* [やること 1] 引用文では、天気予報による明日の最低気温は何度ですか。
* [やること 2] 引用文の「手袋とマフラーはしていたが、」から「今日はマーチン・ルーサー・キング・ジュニア・デーで米国は祝日。」までの部分を、「マフラー」を「ネックウォーマー」に書き換えて書き出してください。

* [引用文]

夜の9時頃までコロンビア大学の図書館で作業し、帰りの支度をして建物を出たところで凍り付いてしまった。ビル風のせいもあるのだろうが、ハドソン川方面から吹いてくる寒風に鼻と耳がちぎれそうになる。

手袋とマフラーはしていたが、それだけではだめだ。防寒用の帽子がなければやってられない。今日は、日中の最高気温がマイナス5度。天気予報によれば、明日は最高気温がマイナス7度、最低気温がマイナス13度だそうだ。

以前NYに住んでいたことがあるHとYから、日本を出る前に「ニューヨークじゃマイナス20度くらいになる日も珍しくないから気を付けてね」と言われたのを思い出した。

2013年1月22日

米大統領の就任式

今日はマーチン・ルーサー・キング・ジュニア・デーで米国は祝日。

朝から米ネットワークテレビはどこも大統領の就任セレモニーをライブで流していた。2期目ということで、オバマ大統領はいくぶんリラックスした様子に見えた。

式典の司会を上院議員のチャールズ・シューマーが努めており、彼が開会の挨拶の中で語った「アメリカ人はこれまでも、また今もプラクティカルで、オプティミスティックで、プロブレム・ソルビングな人たちである。そして、どんな困難な時にも立ち上がり、繁栄へ向かって進んできた」という内容のコメントが印象的だった。

ジェームズ・テイラーが登場し、ギター一本で "America the Beautiful" を歌った。こうした歌手と歌を持つ国が、とても羨ましい。

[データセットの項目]
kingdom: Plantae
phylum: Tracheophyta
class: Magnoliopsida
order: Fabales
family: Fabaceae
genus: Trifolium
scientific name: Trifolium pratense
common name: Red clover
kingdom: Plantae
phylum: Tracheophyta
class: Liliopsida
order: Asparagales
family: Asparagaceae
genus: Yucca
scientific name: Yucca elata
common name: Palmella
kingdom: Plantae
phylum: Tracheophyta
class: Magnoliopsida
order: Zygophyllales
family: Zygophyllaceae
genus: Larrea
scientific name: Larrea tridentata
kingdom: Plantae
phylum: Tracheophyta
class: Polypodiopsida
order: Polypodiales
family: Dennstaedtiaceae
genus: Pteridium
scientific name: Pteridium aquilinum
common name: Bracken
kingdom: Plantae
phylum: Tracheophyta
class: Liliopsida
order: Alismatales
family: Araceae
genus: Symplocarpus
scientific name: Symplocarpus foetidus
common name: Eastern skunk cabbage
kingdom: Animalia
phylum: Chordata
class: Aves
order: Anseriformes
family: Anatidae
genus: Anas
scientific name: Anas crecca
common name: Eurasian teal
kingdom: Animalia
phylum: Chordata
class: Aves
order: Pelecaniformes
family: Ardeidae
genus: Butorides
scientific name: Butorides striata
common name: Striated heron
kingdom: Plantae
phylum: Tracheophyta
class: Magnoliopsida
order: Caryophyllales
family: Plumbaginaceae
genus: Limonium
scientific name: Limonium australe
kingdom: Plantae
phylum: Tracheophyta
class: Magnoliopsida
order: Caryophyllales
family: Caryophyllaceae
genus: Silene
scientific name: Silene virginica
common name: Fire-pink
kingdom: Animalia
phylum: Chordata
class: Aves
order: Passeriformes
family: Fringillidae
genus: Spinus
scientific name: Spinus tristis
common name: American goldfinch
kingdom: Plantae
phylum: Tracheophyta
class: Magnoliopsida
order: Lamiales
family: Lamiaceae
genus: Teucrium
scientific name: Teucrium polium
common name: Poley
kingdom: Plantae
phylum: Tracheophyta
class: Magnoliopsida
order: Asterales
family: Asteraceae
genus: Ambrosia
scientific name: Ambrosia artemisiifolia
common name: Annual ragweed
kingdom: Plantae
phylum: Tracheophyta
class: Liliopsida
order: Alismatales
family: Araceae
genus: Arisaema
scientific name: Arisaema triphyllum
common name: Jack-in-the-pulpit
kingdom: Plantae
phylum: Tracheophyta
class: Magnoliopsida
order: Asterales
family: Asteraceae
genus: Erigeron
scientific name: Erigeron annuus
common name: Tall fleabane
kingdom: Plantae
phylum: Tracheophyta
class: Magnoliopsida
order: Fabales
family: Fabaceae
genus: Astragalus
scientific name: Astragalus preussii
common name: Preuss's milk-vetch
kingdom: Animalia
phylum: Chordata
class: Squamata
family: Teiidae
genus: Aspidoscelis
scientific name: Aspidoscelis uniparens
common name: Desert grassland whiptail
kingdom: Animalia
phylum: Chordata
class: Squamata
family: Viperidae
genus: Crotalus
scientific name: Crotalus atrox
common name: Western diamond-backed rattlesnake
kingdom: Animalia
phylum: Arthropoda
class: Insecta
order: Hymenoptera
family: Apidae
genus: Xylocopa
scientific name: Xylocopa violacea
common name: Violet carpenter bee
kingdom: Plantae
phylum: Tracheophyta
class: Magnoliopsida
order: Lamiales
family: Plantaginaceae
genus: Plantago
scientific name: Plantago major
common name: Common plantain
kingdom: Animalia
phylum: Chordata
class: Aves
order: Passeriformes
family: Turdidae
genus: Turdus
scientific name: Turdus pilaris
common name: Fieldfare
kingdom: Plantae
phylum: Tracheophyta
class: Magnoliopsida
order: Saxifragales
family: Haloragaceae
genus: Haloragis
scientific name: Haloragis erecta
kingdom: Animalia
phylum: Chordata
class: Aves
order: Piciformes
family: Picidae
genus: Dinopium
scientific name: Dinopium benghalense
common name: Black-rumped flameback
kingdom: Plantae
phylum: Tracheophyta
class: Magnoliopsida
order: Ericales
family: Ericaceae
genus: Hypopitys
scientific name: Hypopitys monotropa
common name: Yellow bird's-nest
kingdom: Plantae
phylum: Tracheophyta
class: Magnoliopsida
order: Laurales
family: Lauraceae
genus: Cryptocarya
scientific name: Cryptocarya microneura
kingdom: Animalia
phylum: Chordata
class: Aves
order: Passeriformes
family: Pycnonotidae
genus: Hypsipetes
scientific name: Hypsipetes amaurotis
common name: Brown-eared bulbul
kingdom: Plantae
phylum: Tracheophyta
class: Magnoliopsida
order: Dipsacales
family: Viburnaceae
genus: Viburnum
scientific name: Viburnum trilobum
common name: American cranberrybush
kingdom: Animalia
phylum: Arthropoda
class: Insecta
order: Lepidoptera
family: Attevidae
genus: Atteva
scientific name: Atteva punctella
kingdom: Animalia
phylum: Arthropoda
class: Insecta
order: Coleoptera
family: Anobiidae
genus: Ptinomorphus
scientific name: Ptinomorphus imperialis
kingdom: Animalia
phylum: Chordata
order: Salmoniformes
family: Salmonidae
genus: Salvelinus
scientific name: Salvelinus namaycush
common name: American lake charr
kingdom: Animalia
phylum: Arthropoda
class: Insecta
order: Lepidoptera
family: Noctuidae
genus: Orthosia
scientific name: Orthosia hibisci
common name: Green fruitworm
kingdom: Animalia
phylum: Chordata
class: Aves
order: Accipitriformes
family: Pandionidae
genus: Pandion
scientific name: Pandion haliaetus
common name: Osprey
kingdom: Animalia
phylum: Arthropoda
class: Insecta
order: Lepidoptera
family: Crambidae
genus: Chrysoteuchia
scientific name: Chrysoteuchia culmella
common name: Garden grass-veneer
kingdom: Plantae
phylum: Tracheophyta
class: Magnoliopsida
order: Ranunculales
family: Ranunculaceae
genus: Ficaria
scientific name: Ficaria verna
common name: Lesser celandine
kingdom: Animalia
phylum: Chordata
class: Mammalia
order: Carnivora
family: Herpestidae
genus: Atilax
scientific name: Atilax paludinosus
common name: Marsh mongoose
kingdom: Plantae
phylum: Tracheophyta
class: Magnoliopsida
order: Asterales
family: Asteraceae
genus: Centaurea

* [回答 1] マイナス13度

* [回答 2]
手袋とネックウォーマーはしていたが、それだけではだめだ。防寒用の帽子がなければやってられない。今日は、日中の最高気温がマイナス5度。天気予報によれば、明日は最高気温がマイナス7度、最低気温がマイナス13度だそうだ。

以前NYに住んでいたことがあるHとYから、日本を出る前に「ニューヨークじゃマイナス20度くらいになる日も珍しくないから気を付けてね」と言われたのを思い出した。

2013年1月22日

米大統領の就任式

今日はマーチン・ルーサー・キング・ジュニア・デーで米国は祝日。